◆ YOUR TASK:
Write out, verbatim, the stretch of lines from the first line through the line that contains "Regionalnego Programu Operacyjnego", including both of those lines.

◆ WORKING DATA:
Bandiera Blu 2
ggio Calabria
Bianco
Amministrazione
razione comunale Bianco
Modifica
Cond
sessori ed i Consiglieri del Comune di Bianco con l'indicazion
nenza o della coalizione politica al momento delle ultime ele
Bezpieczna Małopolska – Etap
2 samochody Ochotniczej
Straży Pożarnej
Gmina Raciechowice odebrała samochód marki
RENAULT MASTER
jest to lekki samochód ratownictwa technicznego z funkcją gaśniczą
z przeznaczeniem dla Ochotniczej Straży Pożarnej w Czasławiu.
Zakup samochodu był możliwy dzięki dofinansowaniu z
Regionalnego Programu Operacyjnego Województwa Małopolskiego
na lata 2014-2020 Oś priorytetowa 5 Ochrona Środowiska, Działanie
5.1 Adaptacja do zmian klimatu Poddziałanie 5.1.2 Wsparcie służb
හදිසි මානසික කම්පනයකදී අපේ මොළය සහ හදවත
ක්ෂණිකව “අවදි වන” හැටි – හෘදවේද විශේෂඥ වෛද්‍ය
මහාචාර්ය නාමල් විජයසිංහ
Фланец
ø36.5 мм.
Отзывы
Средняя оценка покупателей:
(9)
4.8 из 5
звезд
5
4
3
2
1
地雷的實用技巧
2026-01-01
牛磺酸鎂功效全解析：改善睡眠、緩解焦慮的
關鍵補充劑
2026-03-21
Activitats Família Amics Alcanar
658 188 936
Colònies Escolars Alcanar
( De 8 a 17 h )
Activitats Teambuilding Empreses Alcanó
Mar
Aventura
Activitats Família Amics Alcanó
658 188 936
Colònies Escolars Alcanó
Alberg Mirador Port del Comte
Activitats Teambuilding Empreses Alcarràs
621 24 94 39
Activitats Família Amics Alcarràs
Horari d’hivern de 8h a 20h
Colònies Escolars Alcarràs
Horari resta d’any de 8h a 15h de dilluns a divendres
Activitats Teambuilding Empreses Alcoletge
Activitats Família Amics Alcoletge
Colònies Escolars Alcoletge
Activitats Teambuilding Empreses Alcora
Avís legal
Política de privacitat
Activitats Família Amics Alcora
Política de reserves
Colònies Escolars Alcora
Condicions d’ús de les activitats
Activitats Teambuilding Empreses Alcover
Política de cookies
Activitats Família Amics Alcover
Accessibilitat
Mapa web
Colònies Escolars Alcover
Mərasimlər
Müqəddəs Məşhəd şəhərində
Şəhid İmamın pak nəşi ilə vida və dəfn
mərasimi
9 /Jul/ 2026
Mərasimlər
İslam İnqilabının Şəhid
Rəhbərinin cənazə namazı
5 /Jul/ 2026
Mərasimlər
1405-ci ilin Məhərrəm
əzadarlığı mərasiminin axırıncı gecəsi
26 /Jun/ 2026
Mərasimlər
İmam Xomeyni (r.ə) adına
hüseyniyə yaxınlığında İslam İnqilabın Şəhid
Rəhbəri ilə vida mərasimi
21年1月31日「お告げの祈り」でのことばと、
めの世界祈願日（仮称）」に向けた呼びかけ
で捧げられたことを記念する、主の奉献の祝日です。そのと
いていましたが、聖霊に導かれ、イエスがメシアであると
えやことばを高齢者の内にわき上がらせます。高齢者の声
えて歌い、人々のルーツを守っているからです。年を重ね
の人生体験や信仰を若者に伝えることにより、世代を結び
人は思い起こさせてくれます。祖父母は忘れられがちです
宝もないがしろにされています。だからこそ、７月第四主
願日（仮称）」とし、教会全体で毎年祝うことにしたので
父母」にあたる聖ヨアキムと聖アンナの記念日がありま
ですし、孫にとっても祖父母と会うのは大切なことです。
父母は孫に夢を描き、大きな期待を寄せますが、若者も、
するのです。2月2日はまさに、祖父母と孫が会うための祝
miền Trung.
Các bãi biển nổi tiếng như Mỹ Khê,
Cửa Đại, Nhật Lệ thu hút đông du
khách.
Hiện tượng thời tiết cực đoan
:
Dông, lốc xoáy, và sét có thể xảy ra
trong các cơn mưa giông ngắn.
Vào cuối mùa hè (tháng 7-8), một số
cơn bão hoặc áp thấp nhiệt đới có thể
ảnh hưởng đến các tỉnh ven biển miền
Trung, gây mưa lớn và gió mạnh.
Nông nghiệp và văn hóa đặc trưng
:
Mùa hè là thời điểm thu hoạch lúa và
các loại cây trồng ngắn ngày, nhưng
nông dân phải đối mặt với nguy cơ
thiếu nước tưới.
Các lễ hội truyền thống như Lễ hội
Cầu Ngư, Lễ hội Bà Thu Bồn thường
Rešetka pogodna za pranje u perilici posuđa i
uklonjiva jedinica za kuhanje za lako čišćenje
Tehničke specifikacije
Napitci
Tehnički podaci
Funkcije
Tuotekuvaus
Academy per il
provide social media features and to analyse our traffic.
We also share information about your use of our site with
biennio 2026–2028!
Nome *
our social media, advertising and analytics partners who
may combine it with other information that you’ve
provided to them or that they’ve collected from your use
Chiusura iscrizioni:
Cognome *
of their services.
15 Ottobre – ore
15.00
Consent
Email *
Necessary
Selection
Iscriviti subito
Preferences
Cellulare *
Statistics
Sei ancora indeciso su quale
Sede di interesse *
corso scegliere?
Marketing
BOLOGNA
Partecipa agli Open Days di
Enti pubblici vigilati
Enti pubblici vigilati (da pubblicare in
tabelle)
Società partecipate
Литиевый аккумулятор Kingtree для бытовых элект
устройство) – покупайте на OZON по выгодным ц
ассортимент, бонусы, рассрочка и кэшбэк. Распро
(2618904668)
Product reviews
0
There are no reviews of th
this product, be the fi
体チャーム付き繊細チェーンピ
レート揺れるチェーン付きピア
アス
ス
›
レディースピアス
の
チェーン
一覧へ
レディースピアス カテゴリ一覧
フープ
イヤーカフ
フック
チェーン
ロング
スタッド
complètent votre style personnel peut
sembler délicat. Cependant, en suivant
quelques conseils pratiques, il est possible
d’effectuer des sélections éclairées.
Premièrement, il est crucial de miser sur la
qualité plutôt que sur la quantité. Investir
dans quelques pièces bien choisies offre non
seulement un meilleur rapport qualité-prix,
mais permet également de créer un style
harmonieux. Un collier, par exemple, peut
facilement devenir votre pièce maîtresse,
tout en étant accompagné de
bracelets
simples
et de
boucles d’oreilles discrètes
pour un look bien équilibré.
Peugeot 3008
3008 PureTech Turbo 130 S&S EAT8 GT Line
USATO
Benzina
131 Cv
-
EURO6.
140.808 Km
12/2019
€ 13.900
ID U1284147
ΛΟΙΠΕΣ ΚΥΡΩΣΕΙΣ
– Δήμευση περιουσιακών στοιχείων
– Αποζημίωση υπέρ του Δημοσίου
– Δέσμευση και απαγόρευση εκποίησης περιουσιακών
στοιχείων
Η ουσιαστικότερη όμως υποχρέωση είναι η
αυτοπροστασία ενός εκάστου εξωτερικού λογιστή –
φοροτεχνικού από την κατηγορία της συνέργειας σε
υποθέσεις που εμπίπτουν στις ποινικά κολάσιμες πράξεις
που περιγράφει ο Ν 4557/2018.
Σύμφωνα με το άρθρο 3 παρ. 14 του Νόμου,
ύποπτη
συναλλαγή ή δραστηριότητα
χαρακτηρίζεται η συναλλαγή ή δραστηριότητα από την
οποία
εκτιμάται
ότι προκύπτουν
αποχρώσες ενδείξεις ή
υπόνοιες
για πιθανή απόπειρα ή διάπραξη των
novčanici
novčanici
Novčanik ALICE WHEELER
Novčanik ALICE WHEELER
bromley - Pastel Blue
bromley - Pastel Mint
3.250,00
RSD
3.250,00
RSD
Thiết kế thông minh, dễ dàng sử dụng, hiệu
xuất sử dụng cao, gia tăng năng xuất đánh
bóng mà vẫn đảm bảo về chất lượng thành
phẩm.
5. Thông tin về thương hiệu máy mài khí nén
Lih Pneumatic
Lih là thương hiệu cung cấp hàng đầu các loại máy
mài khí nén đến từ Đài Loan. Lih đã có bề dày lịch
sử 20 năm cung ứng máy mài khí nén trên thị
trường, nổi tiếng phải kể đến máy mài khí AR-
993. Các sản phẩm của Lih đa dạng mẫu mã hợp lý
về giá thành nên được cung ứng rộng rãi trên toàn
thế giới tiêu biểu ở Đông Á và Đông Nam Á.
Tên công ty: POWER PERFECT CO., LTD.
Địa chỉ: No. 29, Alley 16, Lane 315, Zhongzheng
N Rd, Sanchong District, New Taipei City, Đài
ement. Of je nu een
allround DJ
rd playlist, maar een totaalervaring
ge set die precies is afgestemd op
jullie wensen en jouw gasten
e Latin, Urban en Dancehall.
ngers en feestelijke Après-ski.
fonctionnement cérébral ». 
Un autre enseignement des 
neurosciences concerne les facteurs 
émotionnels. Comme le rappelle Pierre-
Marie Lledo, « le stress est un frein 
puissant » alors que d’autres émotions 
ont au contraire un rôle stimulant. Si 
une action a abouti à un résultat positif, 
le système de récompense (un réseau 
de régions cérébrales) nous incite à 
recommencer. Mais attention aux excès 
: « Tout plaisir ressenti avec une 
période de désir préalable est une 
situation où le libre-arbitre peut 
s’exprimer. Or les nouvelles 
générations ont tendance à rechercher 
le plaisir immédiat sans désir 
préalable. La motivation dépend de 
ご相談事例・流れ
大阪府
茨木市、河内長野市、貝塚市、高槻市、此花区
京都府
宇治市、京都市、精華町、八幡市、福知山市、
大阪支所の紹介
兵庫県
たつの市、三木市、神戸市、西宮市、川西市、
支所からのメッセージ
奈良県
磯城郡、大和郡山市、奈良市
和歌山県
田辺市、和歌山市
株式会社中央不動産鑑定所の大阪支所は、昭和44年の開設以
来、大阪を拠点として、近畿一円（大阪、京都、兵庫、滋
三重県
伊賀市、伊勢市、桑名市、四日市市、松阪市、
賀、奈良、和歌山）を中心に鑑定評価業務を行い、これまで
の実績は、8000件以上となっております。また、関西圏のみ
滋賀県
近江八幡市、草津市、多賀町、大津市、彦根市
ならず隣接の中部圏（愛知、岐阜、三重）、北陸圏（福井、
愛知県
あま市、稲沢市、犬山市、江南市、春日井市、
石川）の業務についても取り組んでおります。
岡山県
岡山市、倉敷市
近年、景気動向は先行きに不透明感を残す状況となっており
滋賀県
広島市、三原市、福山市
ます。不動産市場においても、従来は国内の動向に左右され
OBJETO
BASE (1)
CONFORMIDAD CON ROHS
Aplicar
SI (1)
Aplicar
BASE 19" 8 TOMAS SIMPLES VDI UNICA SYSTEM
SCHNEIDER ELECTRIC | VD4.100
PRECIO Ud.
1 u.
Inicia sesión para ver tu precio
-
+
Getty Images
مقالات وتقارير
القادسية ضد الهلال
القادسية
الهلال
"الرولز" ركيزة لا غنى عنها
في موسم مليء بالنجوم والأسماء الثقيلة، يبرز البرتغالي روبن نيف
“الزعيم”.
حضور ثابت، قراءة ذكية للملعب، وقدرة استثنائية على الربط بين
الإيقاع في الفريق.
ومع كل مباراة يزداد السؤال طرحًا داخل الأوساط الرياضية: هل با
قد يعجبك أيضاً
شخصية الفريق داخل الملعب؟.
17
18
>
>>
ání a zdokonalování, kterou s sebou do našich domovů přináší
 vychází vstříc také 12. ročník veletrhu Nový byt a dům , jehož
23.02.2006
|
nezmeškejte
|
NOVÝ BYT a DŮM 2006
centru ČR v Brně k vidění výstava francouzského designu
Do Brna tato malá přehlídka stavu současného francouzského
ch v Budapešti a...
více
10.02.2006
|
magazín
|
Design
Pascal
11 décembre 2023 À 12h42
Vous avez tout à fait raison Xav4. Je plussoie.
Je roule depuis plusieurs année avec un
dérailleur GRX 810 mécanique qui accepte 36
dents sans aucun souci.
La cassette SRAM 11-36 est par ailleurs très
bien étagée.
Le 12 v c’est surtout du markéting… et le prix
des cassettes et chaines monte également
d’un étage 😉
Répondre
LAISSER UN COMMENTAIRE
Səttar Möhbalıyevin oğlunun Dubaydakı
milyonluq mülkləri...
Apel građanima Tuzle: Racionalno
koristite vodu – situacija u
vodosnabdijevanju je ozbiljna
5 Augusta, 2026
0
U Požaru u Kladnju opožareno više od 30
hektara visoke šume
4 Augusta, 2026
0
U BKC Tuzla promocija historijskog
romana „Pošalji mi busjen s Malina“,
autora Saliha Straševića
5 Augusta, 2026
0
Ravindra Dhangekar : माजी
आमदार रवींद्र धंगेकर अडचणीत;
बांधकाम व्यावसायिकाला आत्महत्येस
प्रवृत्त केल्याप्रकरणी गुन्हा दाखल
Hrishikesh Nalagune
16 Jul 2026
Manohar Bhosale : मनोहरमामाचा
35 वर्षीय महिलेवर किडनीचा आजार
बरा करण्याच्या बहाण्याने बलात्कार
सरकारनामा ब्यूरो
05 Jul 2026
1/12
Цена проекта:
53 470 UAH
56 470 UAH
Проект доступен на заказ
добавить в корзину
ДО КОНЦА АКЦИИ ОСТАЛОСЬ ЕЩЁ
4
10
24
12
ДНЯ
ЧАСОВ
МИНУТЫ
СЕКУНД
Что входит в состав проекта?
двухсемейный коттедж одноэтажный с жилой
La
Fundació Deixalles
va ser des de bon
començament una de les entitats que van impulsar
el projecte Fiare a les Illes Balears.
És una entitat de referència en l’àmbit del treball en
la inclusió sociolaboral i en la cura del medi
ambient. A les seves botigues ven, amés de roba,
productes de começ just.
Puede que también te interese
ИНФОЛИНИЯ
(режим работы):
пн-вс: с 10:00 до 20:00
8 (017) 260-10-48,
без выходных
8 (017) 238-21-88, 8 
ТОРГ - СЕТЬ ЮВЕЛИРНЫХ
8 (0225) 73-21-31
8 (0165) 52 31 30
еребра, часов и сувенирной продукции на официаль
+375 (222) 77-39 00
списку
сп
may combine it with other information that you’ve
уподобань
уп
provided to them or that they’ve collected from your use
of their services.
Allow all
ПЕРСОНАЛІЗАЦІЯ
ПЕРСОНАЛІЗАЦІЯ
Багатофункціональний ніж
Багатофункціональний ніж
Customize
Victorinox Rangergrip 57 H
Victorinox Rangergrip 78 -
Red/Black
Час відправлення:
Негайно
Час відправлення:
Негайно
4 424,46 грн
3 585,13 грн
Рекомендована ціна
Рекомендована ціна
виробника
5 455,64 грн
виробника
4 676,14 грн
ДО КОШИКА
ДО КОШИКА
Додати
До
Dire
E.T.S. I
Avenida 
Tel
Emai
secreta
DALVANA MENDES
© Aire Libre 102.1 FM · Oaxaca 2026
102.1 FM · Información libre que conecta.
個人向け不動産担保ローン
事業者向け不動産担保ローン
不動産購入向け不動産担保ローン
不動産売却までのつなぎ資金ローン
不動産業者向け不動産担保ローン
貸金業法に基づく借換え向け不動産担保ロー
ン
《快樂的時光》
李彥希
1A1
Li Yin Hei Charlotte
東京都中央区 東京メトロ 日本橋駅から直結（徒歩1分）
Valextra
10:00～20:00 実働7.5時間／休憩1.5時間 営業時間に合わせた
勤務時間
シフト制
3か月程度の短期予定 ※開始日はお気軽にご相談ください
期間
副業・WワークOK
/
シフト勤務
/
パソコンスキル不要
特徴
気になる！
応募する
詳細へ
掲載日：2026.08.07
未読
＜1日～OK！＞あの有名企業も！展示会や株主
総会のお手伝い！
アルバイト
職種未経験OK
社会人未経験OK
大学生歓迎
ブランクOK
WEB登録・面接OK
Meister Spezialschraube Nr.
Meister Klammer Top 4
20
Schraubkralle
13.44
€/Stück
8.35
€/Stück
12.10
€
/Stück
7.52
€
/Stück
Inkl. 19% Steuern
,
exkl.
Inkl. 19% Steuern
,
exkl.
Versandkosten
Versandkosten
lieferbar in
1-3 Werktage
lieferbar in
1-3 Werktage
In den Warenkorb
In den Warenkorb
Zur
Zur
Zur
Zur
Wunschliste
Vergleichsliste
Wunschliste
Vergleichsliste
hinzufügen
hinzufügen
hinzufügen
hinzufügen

◆ OUTPUT FOR THIS TASK:
Bandiera Blu 2
ggio Calabria
Bianco
Amministrazione
razione comunale Bianco
Modifica
Cond
sessori ed i Consiglieri del Comune di Bianco con l'indicazion
nenza o della coalizione politica al momento delle ultime ele
Bezpieczna Małopolska – Etap
2 samochody Ochotniczej
Straży Pożarnej
Gmina Raciechowice odebrała samochód marki
RENAULT MASTER
jest to lekki samochód ratownictwa technicznego z funkcją gaśniczą
z przeznaczeniem dla Ochotniczej Straży Pożarnej w Czasławiu.
Zakup samochodu był możliwy dzięki dofinansowaniu z
Regionalnego Programu Operacyjnego Województwa Małopolskiego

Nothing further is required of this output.